**AVAILABLE DATA:**
►

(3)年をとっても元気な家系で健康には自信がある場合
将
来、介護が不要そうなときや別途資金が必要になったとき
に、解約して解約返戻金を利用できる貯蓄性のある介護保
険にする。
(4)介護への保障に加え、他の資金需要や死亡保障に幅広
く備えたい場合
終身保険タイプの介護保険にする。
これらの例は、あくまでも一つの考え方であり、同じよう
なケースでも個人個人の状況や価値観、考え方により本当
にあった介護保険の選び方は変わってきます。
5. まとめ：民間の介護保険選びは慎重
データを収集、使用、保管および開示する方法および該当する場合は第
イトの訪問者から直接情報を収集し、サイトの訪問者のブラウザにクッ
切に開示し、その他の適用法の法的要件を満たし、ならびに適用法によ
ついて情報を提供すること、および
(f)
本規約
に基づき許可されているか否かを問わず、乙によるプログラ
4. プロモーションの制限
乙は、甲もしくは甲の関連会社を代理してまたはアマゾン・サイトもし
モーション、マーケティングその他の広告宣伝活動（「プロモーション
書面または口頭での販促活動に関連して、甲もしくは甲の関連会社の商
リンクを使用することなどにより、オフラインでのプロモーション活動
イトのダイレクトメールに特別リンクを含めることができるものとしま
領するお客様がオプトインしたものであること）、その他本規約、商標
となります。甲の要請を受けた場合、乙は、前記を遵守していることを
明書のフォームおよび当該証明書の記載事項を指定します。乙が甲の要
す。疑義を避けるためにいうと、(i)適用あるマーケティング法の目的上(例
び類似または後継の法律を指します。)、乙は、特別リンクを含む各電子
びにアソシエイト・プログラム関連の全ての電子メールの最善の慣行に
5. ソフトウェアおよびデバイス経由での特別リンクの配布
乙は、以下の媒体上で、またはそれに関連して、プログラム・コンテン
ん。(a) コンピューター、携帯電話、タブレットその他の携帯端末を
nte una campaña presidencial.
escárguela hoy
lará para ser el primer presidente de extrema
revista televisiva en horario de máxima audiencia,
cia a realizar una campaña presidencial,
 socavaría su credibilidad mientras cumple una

◄

**WHAT YOU SHOULD DO:** Among the lines above, find those that contain the word "campaña" and copy them.

**TASK ANSWER:**
nte una campaña presidencial.
cia a realizar una campaña presidencial,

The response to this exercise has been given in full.